Change-in-Control Benefits Can Incentivize Valuable Transactions, Protect Executives
Posted by Ryan Harvey on September 26, 2018 in Thought Leadership
As the global economy remains strong, the pace of mergers and acquisitions will remain robust. As such, this is a good time for compensation committees to review change-in control (CIC) protections, including arrangements for severance, payments, and other special benefits that may be tied to displacement caused by mergers, hostile takeovers, or asset liquidation.
While much attention is often given to the large size of some CIC payments to executives, there is a strong underlying governance rationale for CIC protections that align the interests of executives with shareholders. The primary rationale is to provide sufficient employment and income protection so that top executives will consider, and even seek out, corporate transactions that are in the best interest of shareholders, regardless of whether those transactions jeopardize their own employment. Effective CIC benefits are an important tool for committees seeking to encourage value-driving merger activity. These benefits should meet key design objectives, pass an external test of fairness, and avoid windfalls upon executive departures. Directors should consider the following concepts when designing CIC severance protections for executives.

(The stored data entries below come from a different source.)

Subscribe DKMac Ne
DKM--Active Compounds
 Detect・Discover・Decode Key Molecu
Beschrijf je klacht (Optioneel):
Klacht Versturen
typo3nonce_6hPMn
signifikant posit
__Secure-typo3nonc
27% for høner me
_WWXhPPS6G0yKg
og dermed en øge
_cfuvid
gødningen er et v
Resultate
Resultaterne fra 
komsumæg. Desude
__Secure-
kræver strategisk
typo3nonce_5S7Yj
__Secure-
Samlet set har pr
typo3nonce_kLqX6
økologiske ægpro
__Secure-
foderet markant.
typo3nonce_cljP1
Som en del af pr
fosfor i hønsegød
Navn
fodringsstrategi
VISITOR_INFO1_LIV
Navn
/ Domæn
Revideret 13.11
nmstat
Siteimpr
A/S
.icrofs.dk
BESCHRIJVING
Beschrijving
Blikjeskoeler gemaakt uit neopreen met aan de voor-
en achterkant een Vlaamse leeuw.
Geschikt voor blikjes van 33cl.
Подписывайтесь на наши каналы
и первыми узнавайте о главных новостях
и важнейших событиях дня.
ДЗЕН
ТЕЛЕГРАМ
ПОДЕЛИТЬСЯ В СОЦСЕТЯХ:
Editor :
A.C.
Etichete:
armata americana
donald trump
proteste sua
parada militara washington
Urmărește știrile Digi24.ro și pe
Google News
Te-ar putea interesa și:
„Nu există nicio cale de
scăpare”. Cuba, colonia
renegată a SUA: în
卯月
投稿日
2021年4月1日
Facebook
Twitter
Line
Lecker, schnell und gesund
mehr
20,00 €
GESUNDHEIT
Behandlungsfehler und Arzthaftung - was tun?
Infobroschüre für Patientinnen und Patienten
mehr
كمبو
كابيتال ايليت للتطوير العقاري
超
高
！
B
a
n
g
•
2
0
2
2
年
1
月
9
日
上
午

■ Participation. Participation is typically limited to executives directly involved in the identification, negotiation, and execution of a transaction. The CEO and direct reports should be protected because they are most likely to be heavily involved in negotiating a transaction that will trigger a CIC. Occasionally there is a need to provide CIC protection below this level if certain executives are critical to implementing and successfully completing a CIC transaction. The need for CIC protections greater than general severance benefits at this level of executive is often more retentive than strategic because they are not directly involved in deciding if a deal is pursued.
■Benefit levels. Severance benefits have contracted over the past several years, primarily due to external governance pressures. Currently, executives typically receive a range of one to three times base salary plus target bonus. This range is referred to as a severance multiple. While a CEO severance multiple of three times his or her salary plus target bonus (e.g., target cash compensation) was nearly a universal norm 10 years ago, many companies have reduced the CEO severance multiple to provide from two to two and one-half times target cash compensation. Continued health and welfare benefits usually align with the severance period, and outplacement is often provided up to a certain dollar value.
■Excise tax. The trend of excise tax gross-ups continues to slope steeply downward. These provisions have become a minority practice and are negatively viewed by shareholder advisory groups. They have been replaced with “best net benefit” treatment, which provides an executive with the higher payment between full severance benefits (after the executive pays their own excise tax) and the highest amount that will not trigger an excise tax liability.
■Other retention tools. Severance plans can be a retention tool when used strategically. Before extending benefits to executives beyond those with merger decision power, consider the treatment of outstanding incentives. There is often an opportunity to leverage existing arrangements before increasing costs for new, enhanced CIC severance benefits.
These four topics encompass the majority of CIC severance benefit reviews. The primary objective of any CIC arrangement is to deter a senior executive from placing concern about keeping his or her job above the opportunity to close a corporate transaction that is beneficial to shareholders. CIC protection can become a critical element to ensure that shareholders receive sufficient value from a transaction resulting in a change in company control.